He raised the level by laboriously carting in topsoil that he obtained from the side of a country road where a grader had done some widening work. He shovelled it onto his 1937 Chevrolet 2 ton flat-deck truck (similar to the one pictured), carted it home and shovelled it off - all 300 loads - in the weekends and on evenings after work. It took him years.
He then made hundreds of cement blocks from gravel and sand he shovelled and carted home out of a nearby riverbed. He designed and built the mold he made them in. He designed and built the house and fitted it out with joinery of his own making. The only tradesman he engaged was the electrician who did the wiring, because the law didn't allow him to do it himself. He even did his own plumbing and drainage, having convinced a registered plumber to inspect and sign off his work.
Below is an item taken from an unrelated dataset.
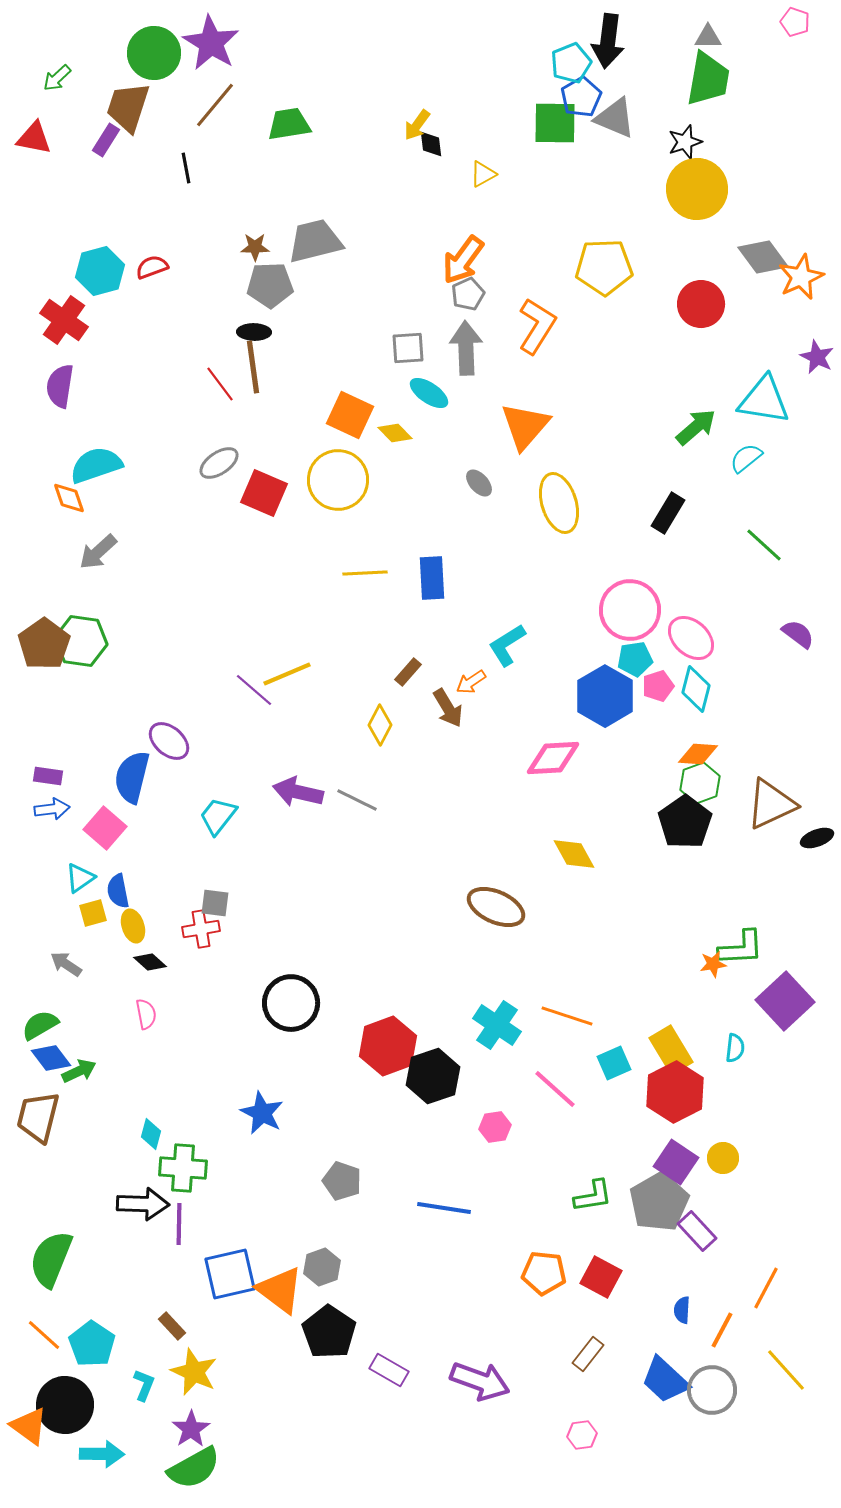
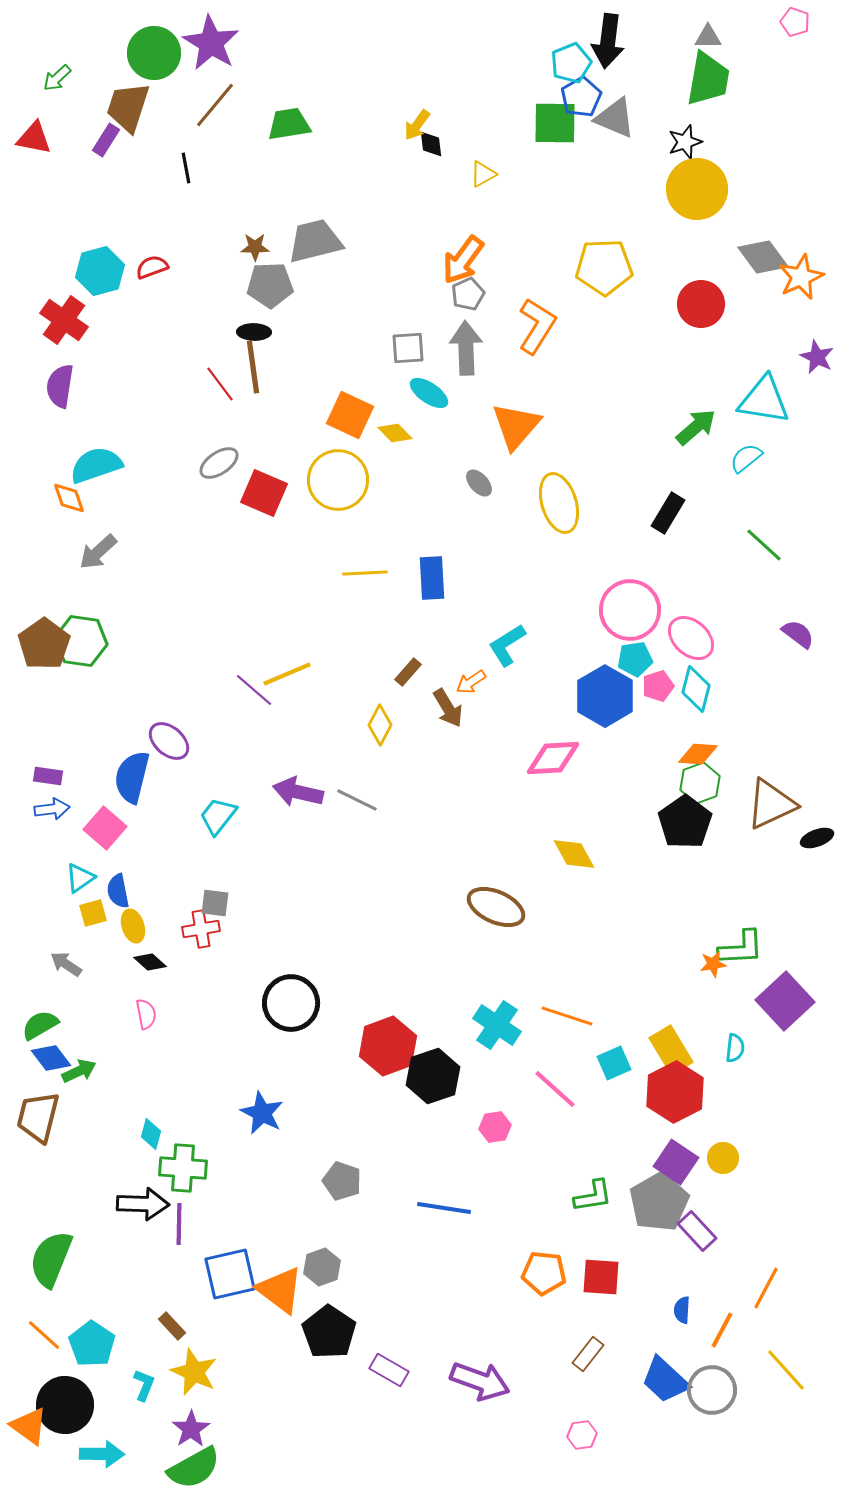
orange triangle at (525, 426): moved 9 px left
red square at (601, 1277): rotated 24 degrees counterclockwise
Building the house was only a part of his my father's DIY effort. He lived it every day of his life, feeding the family by buying live sheep from a farmer and butchering them himself to catching trout and salmon on homemade tackle and canning them. He was not a miserly man; he had simply learned to live and provide for his family on a shoestring because it was the only way he knew.
Yesterday my car needed a wash, so what did I do? I drove a 12km round trip to the petrol station, paid $14 for the privilege of waiting 35 minutes in a queue to have my car washed less perfectly than I could have done it myself at home for free. My dad just wouldn't have understood. I'm not sure that I do, either.